> [ASSIGNMENT 1]: Translate this sentence from the text on multilayer switches into Spanish: "MLSs are also able to route IP traffic between VLANs like a common router."
> [ASSIGNMENT 2]: Reproduce word for word the passage of the text on multilayer switches between "Multi-layer switching can make" and "as multiport bridge.", inclusive.
> [ASSIGNMENT 3]: In the text on multilayer switches, under the 80/20 rule, what share of their time do users spend on their local segment?

> [TEXT FOR ANALYSIS]:
Multilayer switch


A multilayer switch is a computer networking device that switches on OSI layer 2 like an ordinary network switch and provides extra functions on higher OSI layers.
Switching technologies are crucial to network design, as they allow traffic to be sent only where it is needed in most cases, using fast, hardware-based methods. Switching uses different kinds of network switches. A standard switch is known as a layer 2 switch and is commonly found in nearly any LAN. Layer 3 or layer 4 switches require advanced technology and are more expensive, and thus are usually only found in larger LANs or in special network environments.

Multilayer switch

Multi-layer switching combines layer 2, 3 and 4 switching technologies and provides high-speed scalability with low latency. Multi-layer switching can move traffic at wire speed and also provide layer 3 routing. There is no performance difference between forwarding at different layers because the routing and switching is all hardware basedrouting decisions are made by specialized ASIC with the help of content-addressable memory.
Multi-layer switching can make routing and switching decisions based on the following
MLSs implement QoS in hardware. A multilayer switch can prioritize packets by the 6 bit differentiated services code point. These 6 bits were originally used for type of service. The following 4 mappings are normally available in an MLS:
MLSs are also able to route IP traffic between VLANs like a common router. The routing is normally as quick as switching.

Layer 2 switching

switching uses the MAC address of the host's network interface cards to decide where to forward frames. Layer 2 switching is hardware-based, which means switches use application-specific integrated circuit to build and maintain the Forwarding information base and to perform packet forwarding at wire speed. One way to think of a layer-2 switch is as multiport bridge.
Layer-2 switching is highly efficient because there is no modification to the frame required. Encapsulation of the packet changes only when the data packet passes through dissimilar media. Layer-2 switching is used for workgroup connectivity and network segmentation. This allows a flatter network design with more network segments than traditional networks joined by repeater hubs and routers.
Layer-2 switches have the same limitations as bridges. Bridges break up collision domains, but the network remains one large broadcast domain which can cause performance issues and limits the size of a network. Broadcast and multicasts, along with the slow convergence of spanning tree, can cause major problems as the network grows. Because of these problems, layer-2 switches cannot completely replace routers. Bridges are good if a network is designed by the 80/20 rule: users spend 80 percent of their time on their local segment.

Layer-3 switching

Layer-3 switching is solely based on IP address stored in the header of IP datagram. The difference between a layer-3 switch and a router is the way the device is making the routing decision. Traditionally, routers use microprocessors to make forwarding decisions in software, while the switch performs only hardware-based packet switching. However, many routers now also have advanced hardware functions to assist with forwarding.

> [RECORD EXTRACTS]:

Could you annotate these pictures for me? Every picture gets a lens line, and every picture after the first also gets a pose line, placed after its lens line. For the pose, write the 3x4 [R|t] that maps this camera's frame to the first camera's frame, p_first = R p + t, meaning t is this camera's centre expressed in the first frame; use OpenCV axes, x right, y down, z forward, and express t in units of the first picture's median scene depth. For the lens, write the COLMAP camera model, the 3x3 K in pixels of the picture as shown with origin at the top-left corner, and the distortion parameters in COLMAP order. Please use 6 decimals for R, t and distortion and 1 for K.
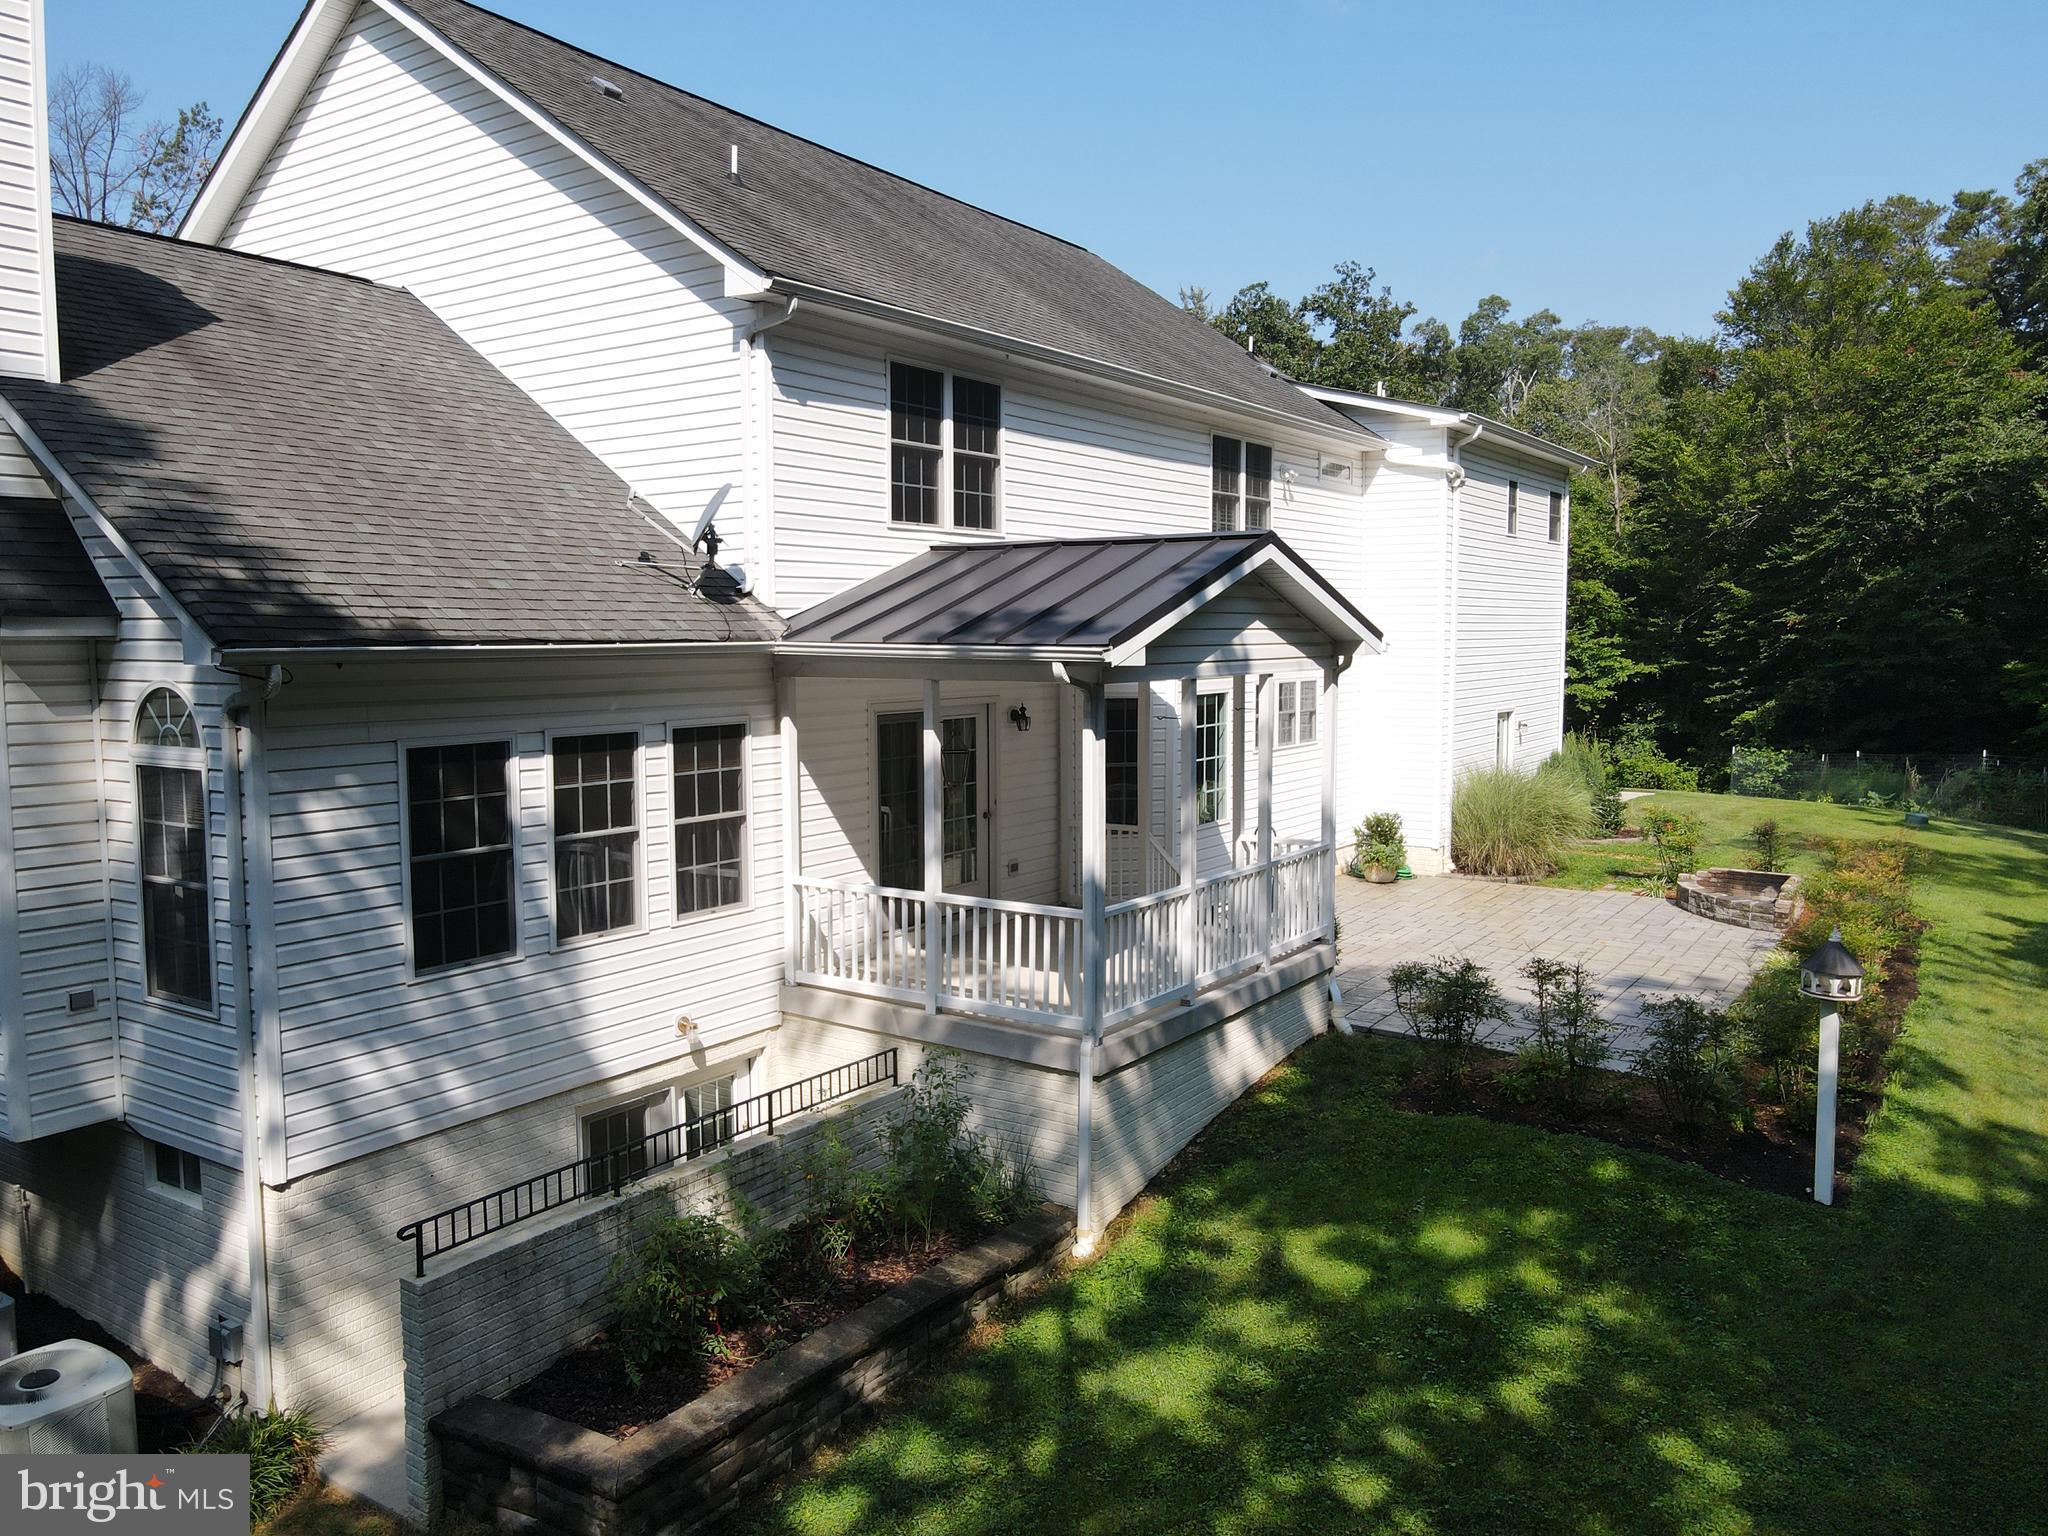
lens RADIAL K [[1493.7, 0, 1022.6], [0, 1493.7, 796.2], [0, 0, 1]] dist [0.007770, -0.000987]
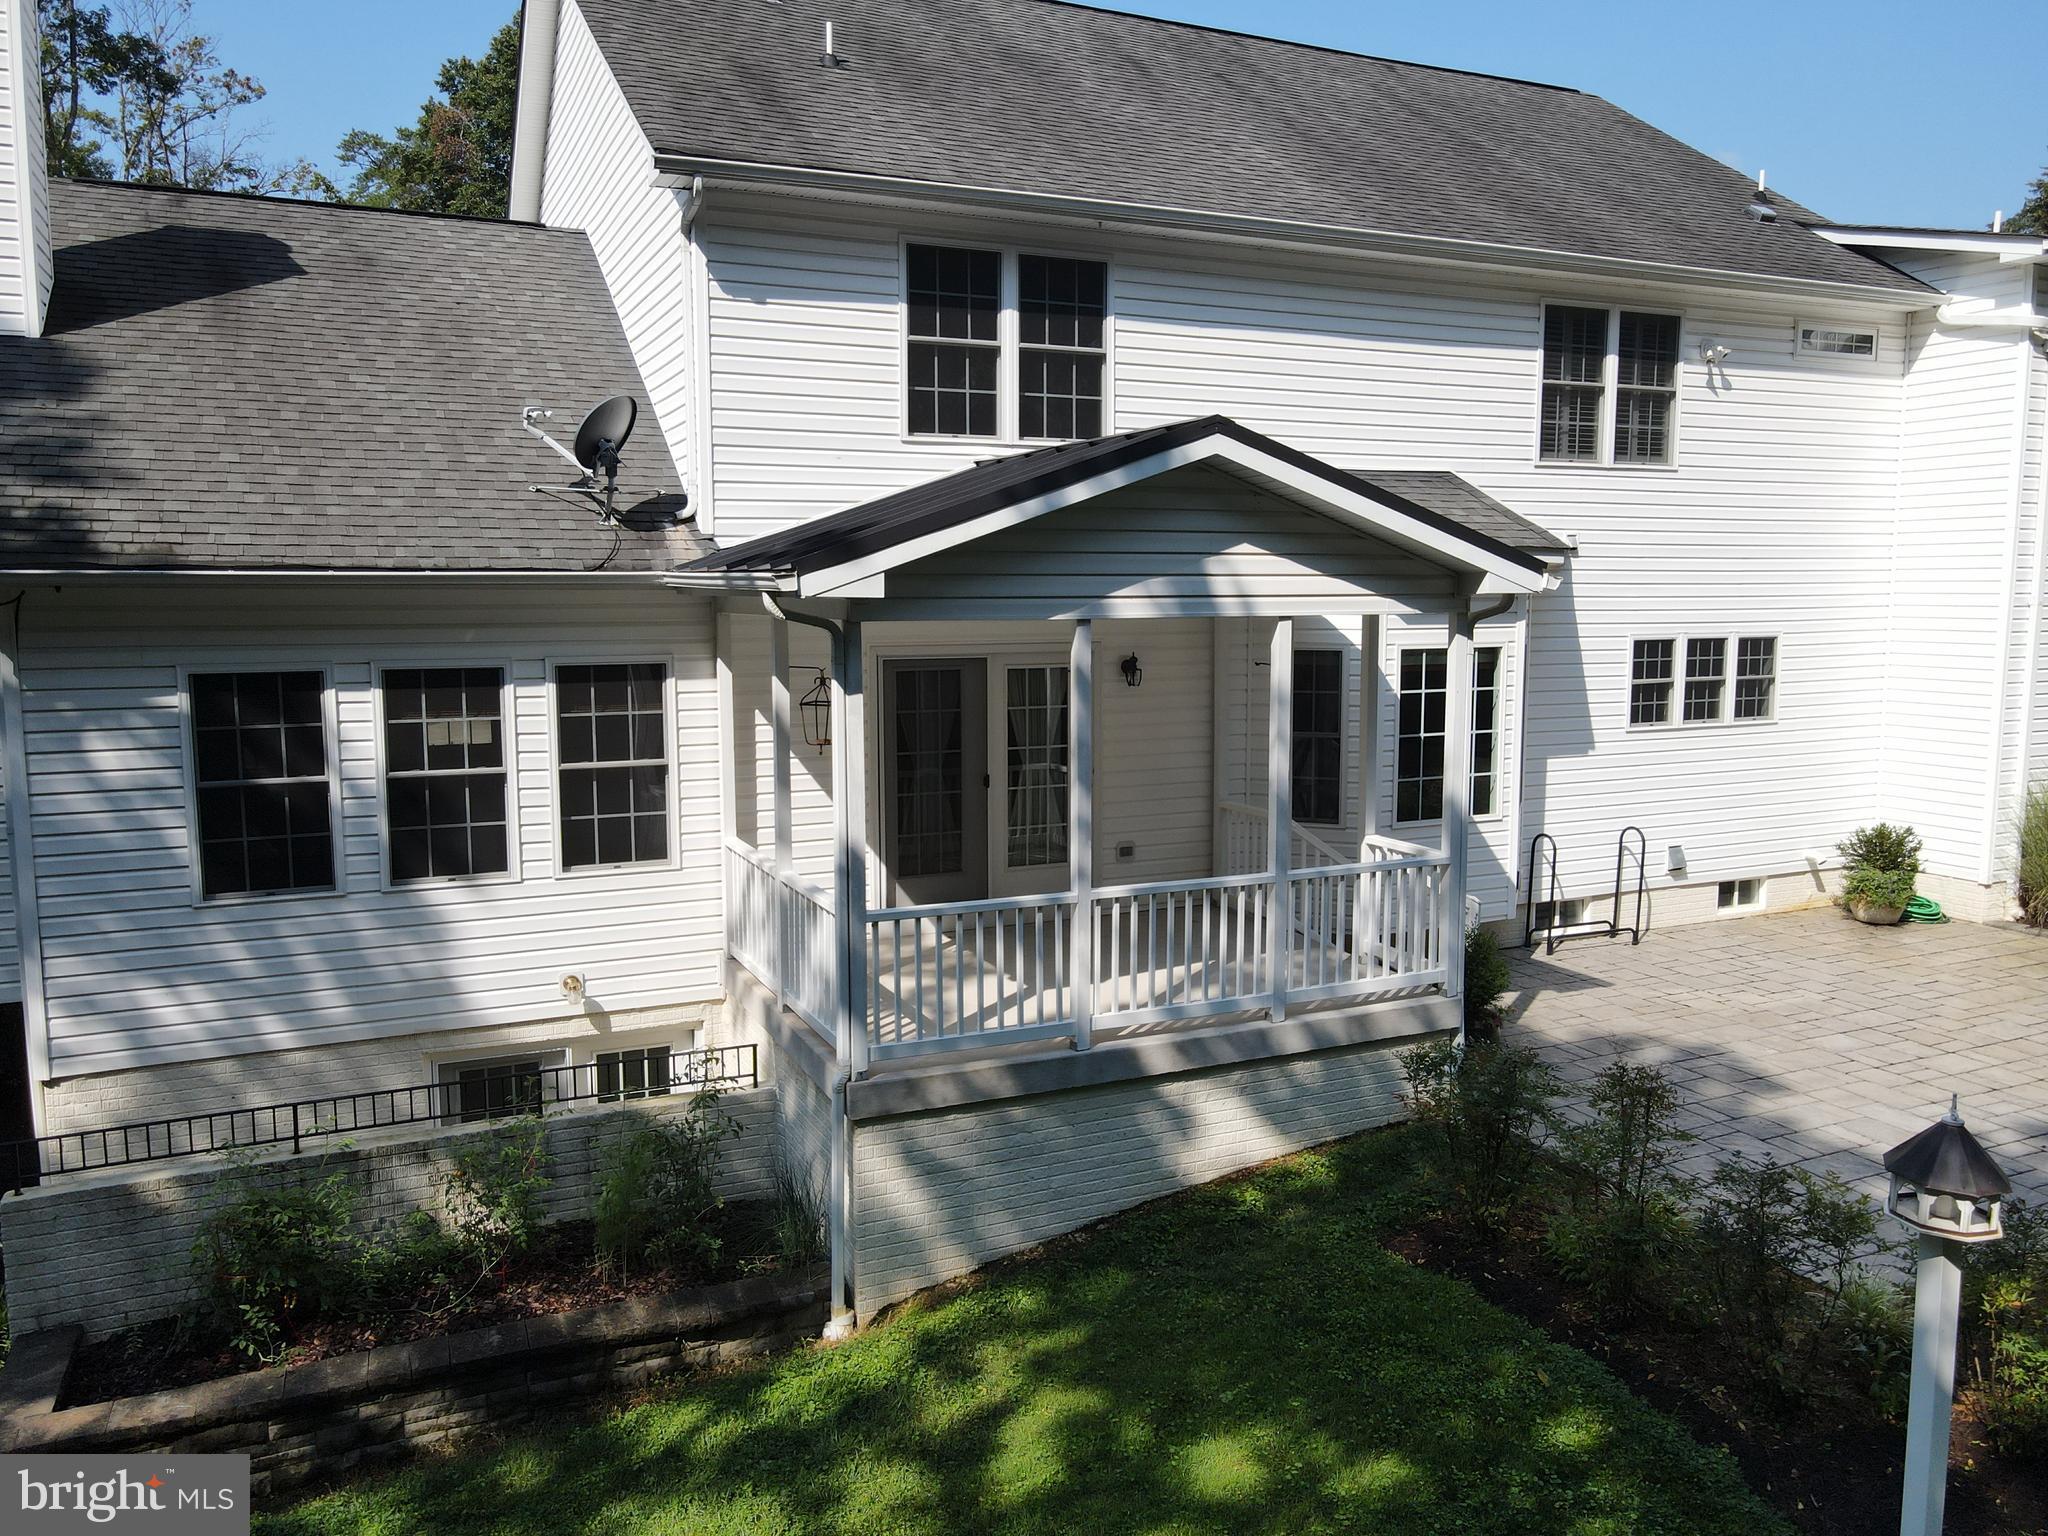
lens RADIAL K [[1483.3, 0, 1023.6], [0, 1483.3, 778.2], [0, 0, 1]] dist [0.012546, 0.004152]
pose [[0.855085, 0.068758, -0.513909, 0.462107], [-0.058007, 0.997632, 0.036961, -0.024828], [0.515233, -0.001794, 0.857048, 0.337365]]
* * *
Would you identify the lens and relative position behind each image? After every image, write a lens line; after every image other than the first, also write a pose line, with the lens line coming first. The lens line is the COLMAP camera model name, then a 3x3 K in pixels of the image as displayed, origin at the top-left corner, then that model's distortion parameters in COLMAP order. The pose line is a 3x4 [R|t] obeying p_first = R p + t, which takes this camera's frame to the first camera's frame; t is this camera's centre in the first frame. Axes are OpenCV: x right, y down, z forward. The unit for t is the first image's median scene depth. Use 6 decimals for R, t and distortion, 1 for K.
---
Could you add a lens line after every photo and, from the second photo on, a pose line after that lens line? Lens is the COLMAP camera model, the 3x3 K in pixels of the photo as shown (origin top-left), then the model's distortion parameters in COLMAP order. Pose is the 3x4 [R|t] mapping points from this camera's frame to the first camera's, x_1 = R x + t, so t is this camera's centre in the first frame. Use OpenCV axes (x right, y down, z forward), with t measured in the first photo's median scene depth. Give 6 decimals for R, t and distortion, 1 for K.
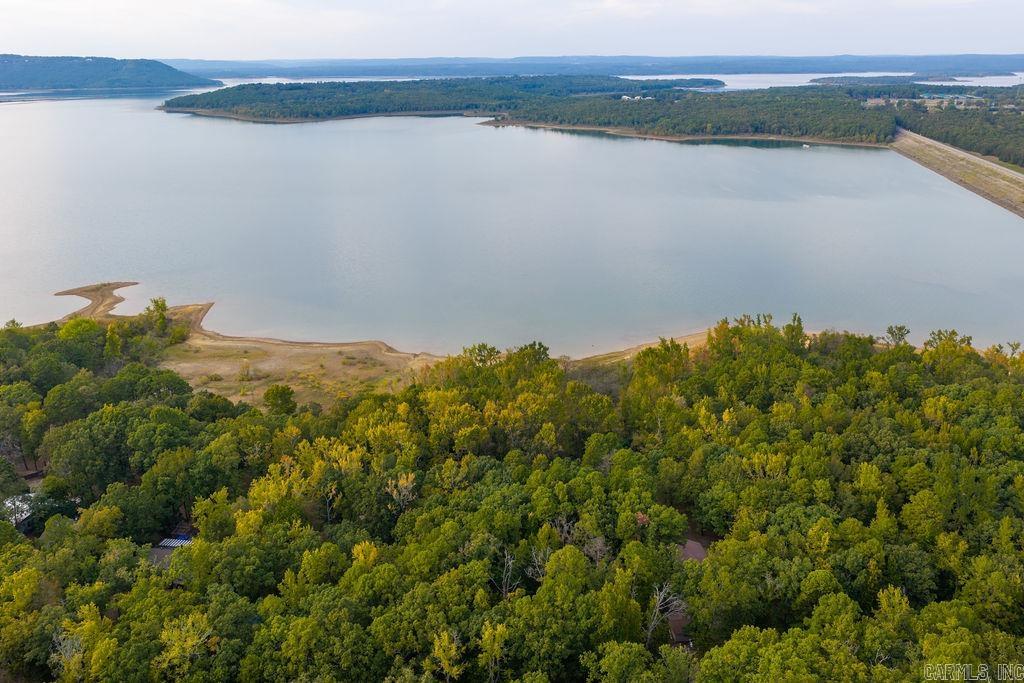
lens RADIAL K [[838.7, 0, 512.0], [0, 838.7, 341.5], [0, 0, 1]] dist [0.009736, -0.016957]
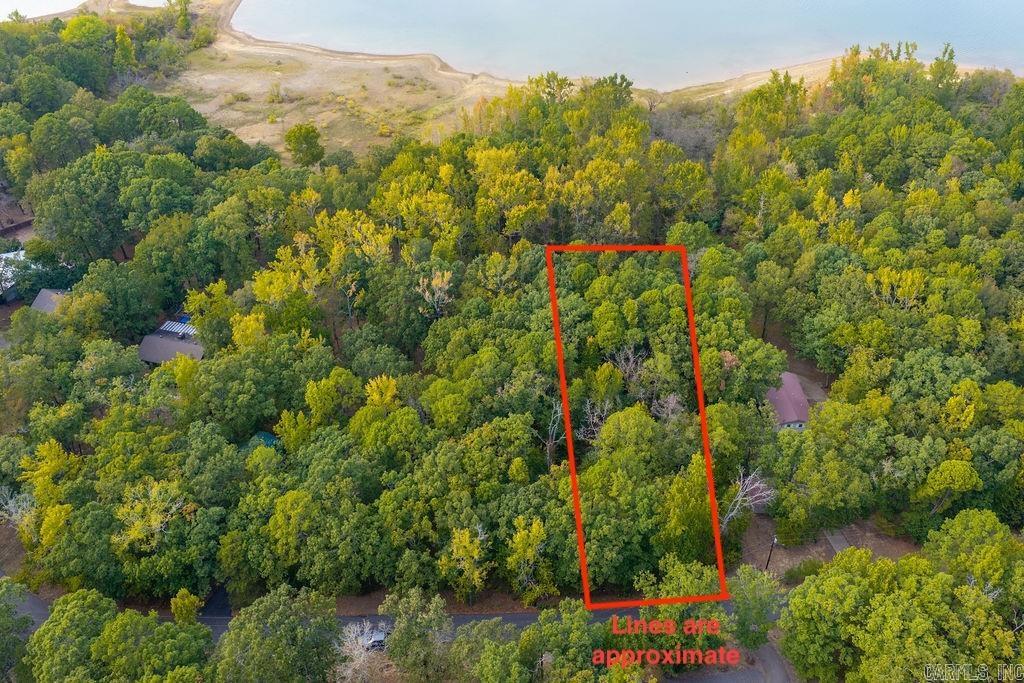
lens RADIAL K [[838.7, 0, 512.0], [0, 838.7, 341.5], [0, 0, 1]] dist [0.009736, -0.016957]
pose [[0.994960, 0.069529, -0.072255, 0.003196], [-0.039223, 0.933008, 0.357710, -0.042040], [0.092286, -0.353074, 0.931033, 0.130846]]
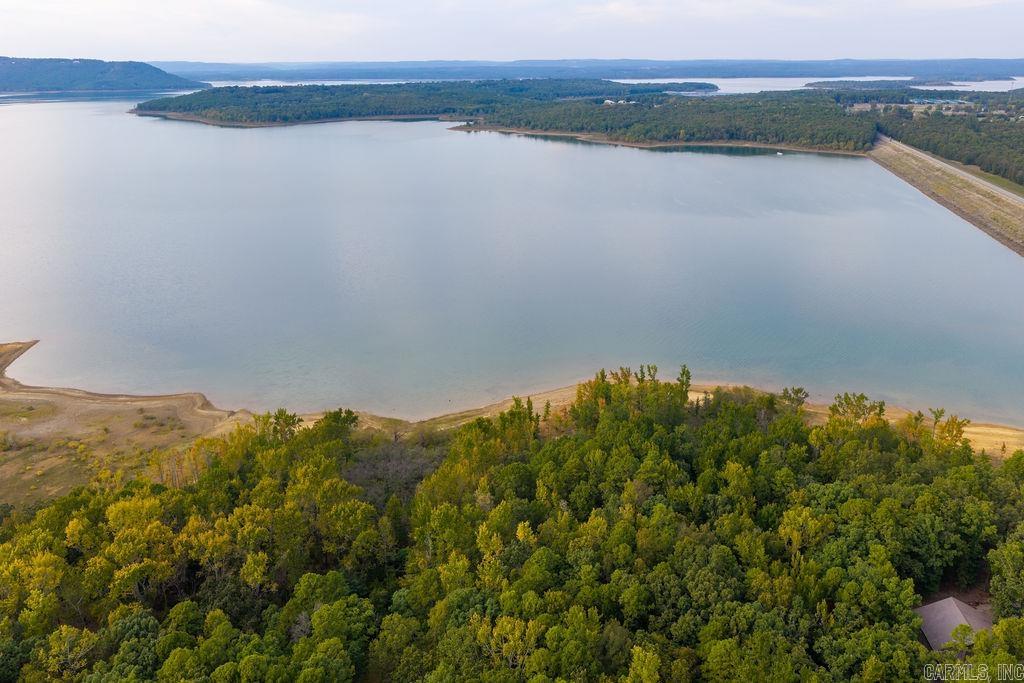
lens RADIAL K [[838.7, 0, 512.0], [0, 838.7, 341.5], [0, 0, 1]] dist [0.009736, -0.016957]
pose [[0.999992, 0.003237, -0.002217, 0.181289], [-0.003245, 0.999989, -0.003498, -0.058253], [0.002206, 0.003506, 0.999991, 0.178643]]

> [RESPONSE AREA 1]: Los MLS también pueden enrutar tráfico IP entre VLAN como un enrutador común.

> [RESPONSE AREA 2]:
Multi-layer switching can make routing and switching decisions based on the following
MLSs implement QoS in hardware. A multilayer switch can prioritize packets by the 6 bit differentiated services code point. These 6 bits were originally used for type of service. The following 4 mappings are normally available in an MLS:
MLSs are also able to route IP traffic between VLANs like a common router. The routing is normally as quick as switching.

Layer 2 switching

switching uses the MAC address of the host's network interface cards to decide where to forward frames. Layer 2 switching is hardware-based, which means switches use application-specific integrated circuit to build and maintain the Forwarding information base and to perform packet forwarding at wire speed. One way to think of a layer-2 switch is as multiport bridge.

> [RESPONSE AREA 3]: 80 percent.